Prager first, and pretty fairly, defends Christianity against today’s common calumnies. Then he realistically rehearses the woes of much of the world today, including the oddity that Russia, while remaining fiercely Orthodox in many ways, nevertheless lost its moral compass during 70 years of Communist tyranny and hasn’t regained it, functioning today as a nihilistic thugocracy.

Then he proposes that Lincoln’s America — “The Last Best Hope of Earth” — is the balm for the world’s woes — if only we can get the left out of power,  because the left thinks of America in post-Christian, Christendom-hating ways that render America impotent.

But there’s an odd asymmetry to that argument. It seems to presume that if we only get rid of left-leaning leaders, America will resume its role as the modern realization of Christendom rather than another nation rapidly becoming post-Christian. Although we’re lagging Europe in explicit secularization, we are implicitly secular right down to the pews of most Churches (see here for a long and evocative essay by Father Stephen, and here for a shorter piece explaining that “The default position of America is secular protestantism”).

Our foreign policy as carried out by both parties promotes our imperial goals, not Christianity, and muscular Krustian foreign policy will only make us more odious in the eyes of the world.

Sorry, Dennis: I’m not sure even you believe this one. If you want to make a case for voting out the Democrats and voting in Republicans, you’ll need to do better.

Easily explainable, but impossible

Michael Gerson challenges not only libertarianism (which I’ve never been able to embrace), but constitutional conservatism, which I have embraced:

The Tea Party movement, being resistant to systemization, is resistant to characterization. But in its simplest form (and there seems to be no other form), it might be called “constitutional conservatism.” It adopts a rigorous hermeneutic: If the Constitution does not specifically mention it, the federal government isn’t allowed to do it. This represents a kind of 10th Amendment fundamentalism — a muscular form of states’ rights that would undo much of the federal role since Franklin Roosevelt, perhaps since Abraham Lincoln.

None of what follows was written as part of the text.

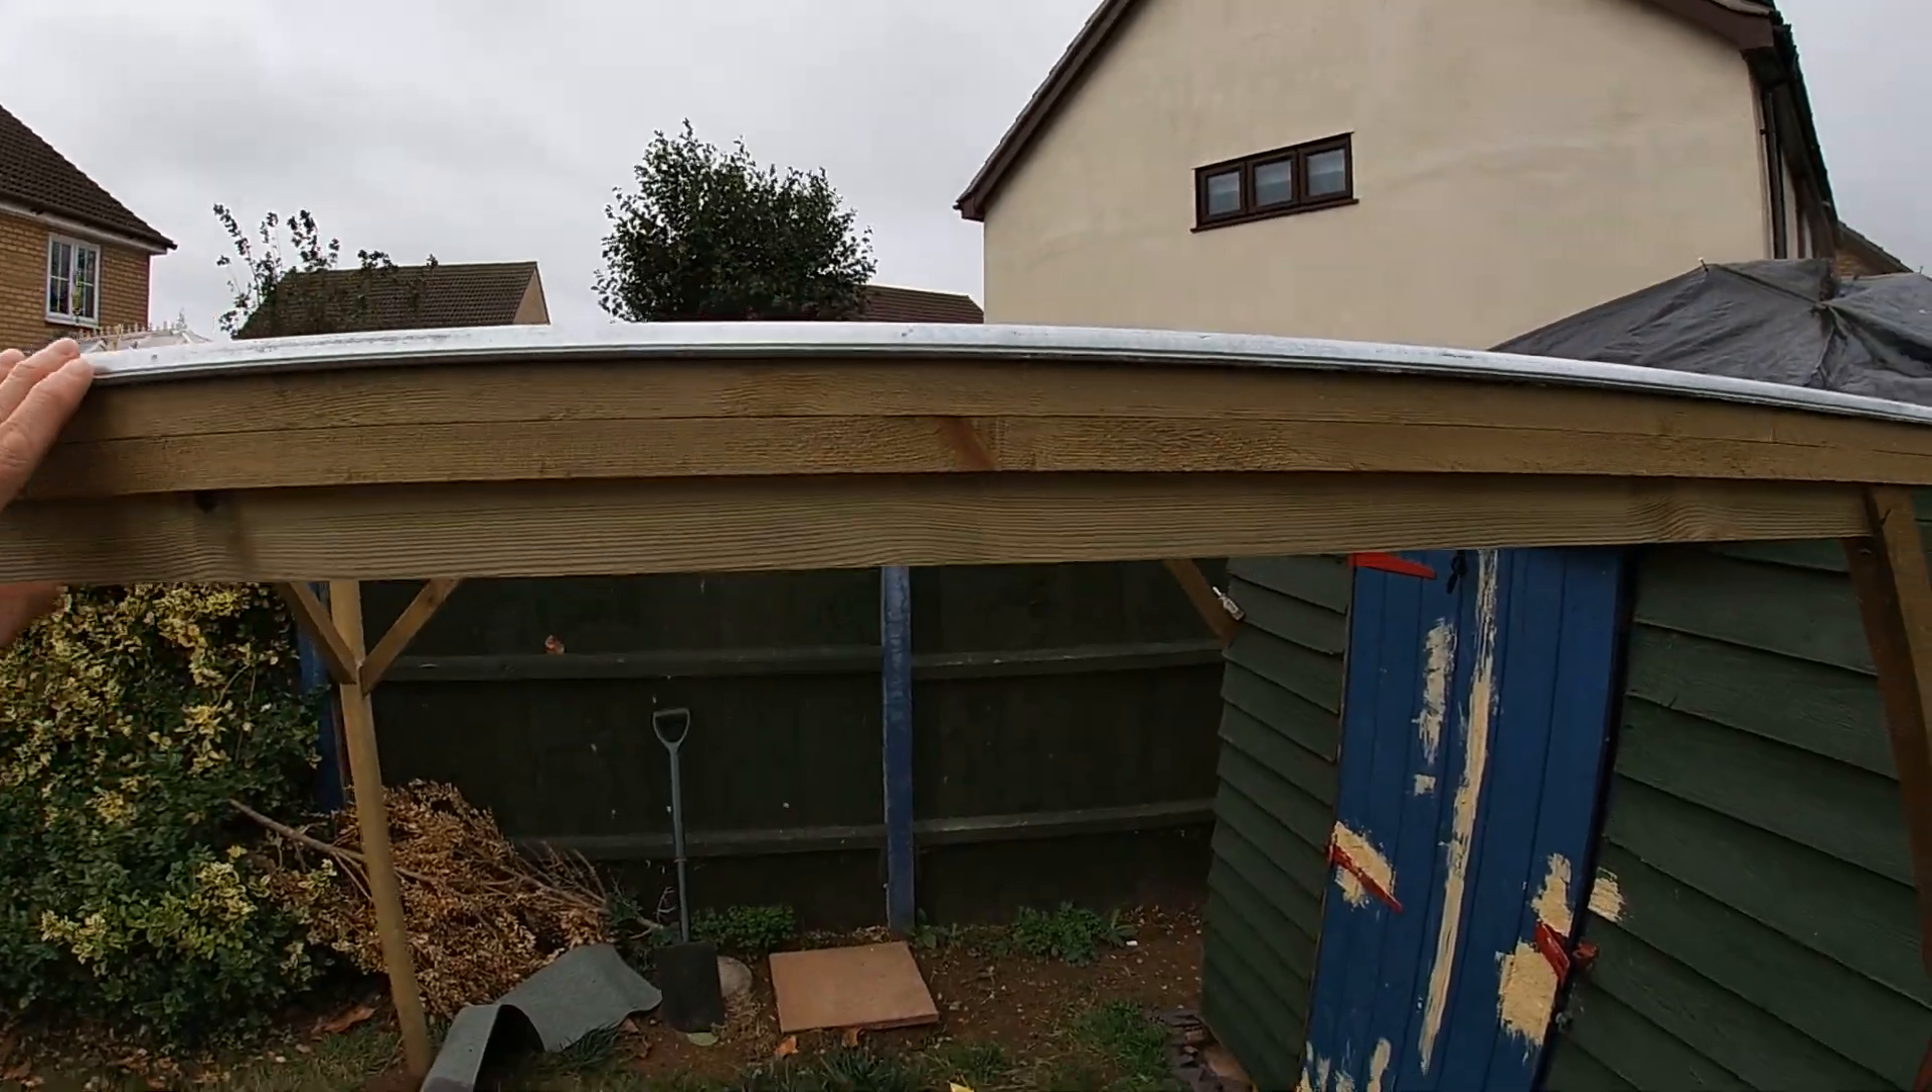I've now got the rails up here.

This philosophy has the virtue of being easily explainable — and the drawback of being impossible. The current federal role did not grow primarily because of the statist ambitions of liberals; it grew in response to democratic choices and global challenges. Federal power advanced to rescue the elderly from penury, to enforce civil rights laws, to establish a stable regulatory framework for a modern economy, to conduct a global Cold War. The “establishment” that advanced and maintained this federal role included Harry Truman, Dwight Eisenhower and Ronald Reagan. In many areas, the federal government has gone too far, becoming bloated and burdensome. But the federal role cannot be abandoned.

So I guess the principle is “if it’s ‘necessary,’ tough luck that the constitution doesn’t allow it.”

Easily explainable, possible – and to my ears, still intolerable.

It puts us in permanent servility to court judgments of whether something “goes too far” or is “bloated and burdensome.” I’d really like a brighter line than that.